ForexMinute.com — The gone weekend in the cryptocurrency market saw Bitcoin dipping further into the bearish channel after breaking below its previous in-term support line. Despite the overall downside volatility, the price action did presented us with some really attractive trades — just as we predicted in our previous intraday breakout strategy.
As you can see the 4H BitFinex chart above, we did get a strong reversal from the prevailing downside momentum. We, therefore, are now in process of serving 283.01 fiat as our in-term resistance level, while respecting 275.71 fiat as our in-term support level. As we can further check, the price is literally attempting to extend its bullish correction as of this moment, for it has its head above the in-term resistance line. We would soon be discussing the outcomes of this price action in the latter part of this article.
For now, it would be satisfactory to see that we are, in fact, getting some upside volatility (despite the occasional hiccups).

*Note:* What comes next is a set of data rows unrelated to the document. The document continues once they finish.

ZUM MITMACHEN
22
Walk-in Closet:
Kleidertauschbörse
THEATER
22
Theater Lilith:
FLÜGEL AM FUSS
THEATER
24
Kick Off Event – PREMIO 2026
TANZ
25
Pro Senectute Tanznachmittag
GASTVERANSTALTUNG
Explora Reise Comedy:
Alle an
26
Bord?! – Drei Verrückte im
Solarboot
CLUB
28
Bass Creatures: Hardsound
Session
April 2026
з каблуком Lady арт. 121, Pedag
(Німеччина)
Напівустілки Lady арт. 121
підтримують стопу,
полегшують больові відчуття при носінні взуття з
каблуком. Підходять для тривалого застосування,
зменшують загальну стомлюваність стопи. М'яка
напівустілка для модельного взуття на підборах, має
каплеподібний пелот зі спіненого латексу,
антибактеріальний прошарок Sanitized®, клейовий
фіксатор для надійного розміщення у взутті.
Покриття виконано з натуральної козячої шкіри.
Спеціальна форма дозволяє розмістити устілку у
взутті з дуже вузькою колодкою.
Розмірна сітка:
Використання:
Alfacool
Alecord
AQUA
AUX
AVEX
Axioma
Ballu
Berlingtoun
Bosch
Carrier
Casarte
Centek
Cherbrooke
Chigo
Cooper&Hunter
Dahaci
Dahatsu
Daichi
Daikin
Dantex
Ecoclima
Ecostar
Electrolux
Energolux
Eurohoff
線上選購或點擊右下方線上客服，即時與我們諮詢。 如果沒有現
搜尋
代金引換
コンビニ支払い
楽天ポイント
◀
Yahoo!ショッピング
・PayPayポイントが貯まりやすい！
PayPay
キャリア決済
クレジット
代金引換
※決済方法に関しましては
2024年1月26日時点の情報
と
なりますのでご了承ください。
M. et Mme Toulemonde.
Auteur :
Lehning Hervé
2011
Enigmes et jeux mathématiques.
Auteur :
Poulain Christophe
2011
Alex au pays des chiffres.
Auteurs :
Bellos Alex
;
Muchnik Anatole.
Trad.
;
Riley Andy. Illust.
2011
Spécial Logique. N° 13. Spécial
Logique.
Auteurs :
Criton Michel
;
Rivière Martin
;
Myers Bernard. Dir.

Having said so, we will first be looking for Bitcoin to stay above the in-term resistance level, only to validate 284.33 fiat as our medium-term upside target, with further sights towards 286.13 fiat. On this trade, our stop loss would be near 281.39 fiat in order to ensure us a timely exit if the price correction doesn’t extend further.
Conversely, a run towards the in-term resistance level would have us put a short towards the said line. We would once again be looking to place a same trade towards 272.04 fiat if Bitcoin dips below 275.71 fiat. On the latter trade, our stop loss would be near 276.84 fiat.
Speaking further about technicalities, the Bitcoin price is well below its 50 and 100H SMAs, while testing the latter at press time. The 4H RSI, meanwhile, is sighting to cross above 50 upon recent buying signals. The MACD indicator although is maintaining its prevailing negative bias as of now. All these technical indicators point to a near-term bearish bias in the Bitcoin market.